Application of Ensemble Kalman Filtering to the Flood Prediction of Chao River Basin in North China

With the promotion and development of the South-to-North Water Diversion Project, a flood forecasting of the Chao River Basin in Miyun is crucial. Many hydrological researchers have done little research in the northern China, especially Chao River Basin. Because of the climate and environmental factors in the Chao River Basin, the watershed often has more rainfall but no runoff flow, which exacerbates the difficulty of northern flood forecasting. With the rapid development of technology in surface observation and remote sensing technologies, data sources have been enriched. Today, how to improve algorithmic techniques and how to use multi-source data to reduce the uncertainty on the flood forecasting have been paid more and more attention.

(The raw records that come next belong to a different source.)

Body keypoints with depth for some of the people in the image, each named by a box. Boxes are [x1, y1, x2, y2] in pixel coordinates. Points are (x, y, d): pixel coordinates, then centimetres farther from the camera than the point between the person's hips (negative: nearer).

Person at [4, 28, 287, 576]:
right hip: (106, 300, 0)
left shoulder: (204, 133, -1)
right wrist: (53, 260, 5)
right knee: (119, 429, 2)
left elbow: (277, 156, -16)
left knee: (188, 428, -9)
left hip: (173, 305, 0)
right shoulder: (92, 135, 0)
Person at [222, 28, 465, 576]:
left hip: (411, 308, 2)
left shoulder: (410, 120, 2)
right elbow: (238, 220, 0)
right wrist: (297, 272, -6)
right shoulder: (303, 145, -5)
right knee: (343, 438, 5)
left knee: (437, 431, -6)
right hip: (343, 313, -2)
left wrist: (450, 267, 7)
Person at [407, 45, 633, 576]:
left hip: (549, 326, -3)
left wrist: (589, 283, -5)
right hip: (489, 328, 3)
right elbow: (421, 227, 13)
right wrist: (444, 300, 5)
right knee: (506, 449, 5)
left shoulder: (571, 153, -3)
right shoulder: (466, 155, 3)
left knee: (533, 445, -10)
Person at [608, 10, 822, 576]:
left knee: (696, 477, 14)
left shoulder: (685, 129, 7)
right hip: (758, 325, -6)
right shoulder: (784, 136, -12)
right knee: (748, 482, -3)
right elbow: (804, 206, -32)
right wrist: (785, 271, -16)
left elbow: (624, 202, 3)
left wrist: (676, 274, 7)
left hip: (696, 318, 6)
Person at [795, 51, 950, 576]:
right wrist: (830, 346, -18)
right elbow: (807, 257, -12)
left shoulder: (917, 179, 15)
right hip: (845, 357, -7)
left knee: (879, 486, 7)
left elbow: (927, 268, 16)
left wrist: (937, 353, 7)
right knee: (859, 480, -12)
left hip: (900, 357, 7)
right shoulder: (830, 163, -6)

The data assimilation method can improve the timeliness and the accuracy of numerical forecasting, which has been applied widely and developed rapidly in the hydrology field. In this paper, the ensemble Kalman filter algorithm was used for assimilation prediction.Considering that the watershed underlying surface caused by human activities changes frequently, the parameters are not static. In order to ensure the authenticity and accuracy of the study, the parameters were added into the variables, serving as the state variables to be estimated simultaneously, and the observed flow data were updated and corrected in real time considering the uncertainty of the model itself, the model parameters and the observed data, and the ensemble Kalman filter and the Xin'anjiang model were coupled and assimilated. As the Xin'anjiang model is based on the theory of full-scale production, it is mainly applied in the humid and semi-humid areas, while the Miyun basin is semi-humid and semi-arid climate. The Xin'anjiang model was modified to a saturated storage and excess infiltration mixed model, and data assimilation used multi-sources of soil data and streamflow, which can improve the accuracy of flood forecasting.

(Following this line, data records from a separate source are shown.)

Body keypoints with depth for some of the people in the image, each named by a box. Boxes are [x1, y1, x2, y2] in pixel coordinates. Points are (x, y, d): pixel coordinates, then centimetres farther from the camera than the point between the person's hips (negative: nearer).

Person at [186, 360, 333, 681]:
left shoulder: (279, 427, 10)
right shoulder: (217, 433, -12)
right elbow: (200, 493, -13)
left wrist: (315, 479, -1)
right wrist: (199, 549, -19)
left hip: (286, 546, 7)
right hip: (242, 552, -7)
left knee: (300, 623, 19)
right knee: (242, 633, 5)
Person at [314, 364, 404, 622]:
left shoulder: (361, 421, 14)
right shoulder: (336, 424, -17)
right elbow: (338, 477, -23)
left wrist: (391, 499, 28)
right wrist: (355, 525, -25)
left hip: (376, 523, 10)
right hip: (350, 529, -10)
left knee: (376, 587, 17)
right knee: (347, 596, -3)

The Chao River Basin consists of three hydrological stations, which are Dage Station, Gubeikou Station and Xiahui Station from the upstream to the downstream. According to return period or frequency, the flood grades were divided into small floods, medium floods and large floods, which were compared with non-assimilation, streamflow assimilation-only, combined assimilation of streamflow and romote sensing soil data, combined assimilation of streamflow and correct soil data. Results showed that the accuracy of multi-source data assimilation of small floods after adding streamflow and soil data was increased, while the precision of medium floods and large floods was high enough when the floods were streamflow assimilation-only. And from the perspective of assimilation results, small floods were better than medium floods and large floods, and the effect of upstream assimilation was better than downstream. In order to study the influencing factors of the assimilation effect, the Gubeikou Hydrological Station was taken as an example to analyze the effects of parameter mean, variance, the number of samples and the correlation between parameters and variables on the assimilation processes. This study can provide reference for different levels of flood assimilation prediction methods and related assimilation processes.